Question

What is the relationship between molal elevation constant and the elevation of boiling point of a solution?

Answer 1

An expression for the elevation of boiling point can be derived as follows.

Triangles ABD and ACE in the figure may be assumed as similar triangles if curves BD and CE are taken to be straight lines.

For similar triangles ABD and ACE, we have

`(AB)/(AC) = (AD)/(AE)`

or `(T_1 - T_b)/(T_2 - T_b) = (p^circ - p_1)/(p^circ - p_2)`    ...(i)

where, p° = Vapour pressure of pure solvent at its boiling point T_b (equal to 1 atm)

p₁ = Vapour pressure of solution I at temperature T_b

p₂ = Vapour pressure of solution II at temperature Tb.

Eq. (i) can be written as

`(Delta T_(b_1))/(Delta T_(b_2)) = (Delta p_1)/(Delta p_2)`    ...(ii)
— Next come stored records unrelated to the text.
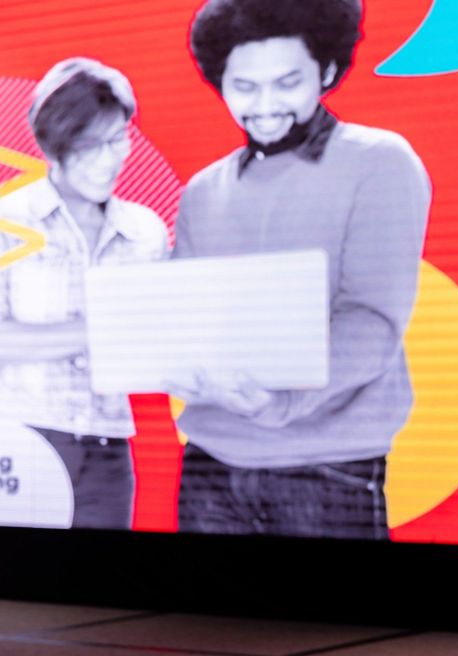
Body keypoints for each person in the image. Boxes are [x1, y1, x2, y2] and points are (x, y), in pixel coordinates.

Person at [170, 0, 431, 539]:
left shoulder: (380, 161)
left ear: (327, 71)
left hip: (327, 466)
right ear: (220, 83)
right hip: (209, 463)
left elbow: (372, 322)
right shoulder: (202, 190)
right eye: (244, 87)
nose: (265, 106)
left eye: (287, 82)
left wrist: (281, 402)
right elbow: (188, 319)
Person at [0, 58, 170, 529]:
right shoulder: (2, 218)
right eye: (89, 146)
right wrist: (104, 329)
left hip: (108, 448)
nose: (109, 159)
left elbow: (159, 343)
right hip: (17, 440)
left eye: (118, 139)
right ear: (55, 146)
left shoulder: (146, 231)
where, `(Delta T_(b_1))` = Elevation of boiling point for solution I

`(Delta T_(b_2))` = Elevation of boiling point for solution II

Δp₁ = Lowering in vapour pressure for solution I

Δp₂ = Lowering in vapour pressure for solution II.

It follows from eq. (ii) that in general,

ΔT_b ∝ Δp    ...(iii)

i.e., the elevation of boiling point is directly proportional to the lowering in vapour pressure.

According to Raoult’s law, for a dilute solution,

`(p^circ - p)/p^circ = (wM)/(WM')`

or `(Delta p)/p^circ = (wM)/(WM')`

or `Delta p = p^circ M xx w/(WM')`

Since p°M is a constant for a particular solvent, we have

`Delta p prop w/(WM')`     ...(iv)

Comparing eqs. (iii) and (iv), we have

`Delta T_b prop w/(WM')`    ...(v)

If W (mass of solvent) = 1 kg, `w/(WM')` represents the molality m of the solution. Therefore,

ΔT_b ∝ m

or ΔT_b = K_b . m

It represents a relationship between elevation of boiling point and molality of the solution. In this expression, K_b is a constant known as the molal elevation constant or ebullioscopic constant.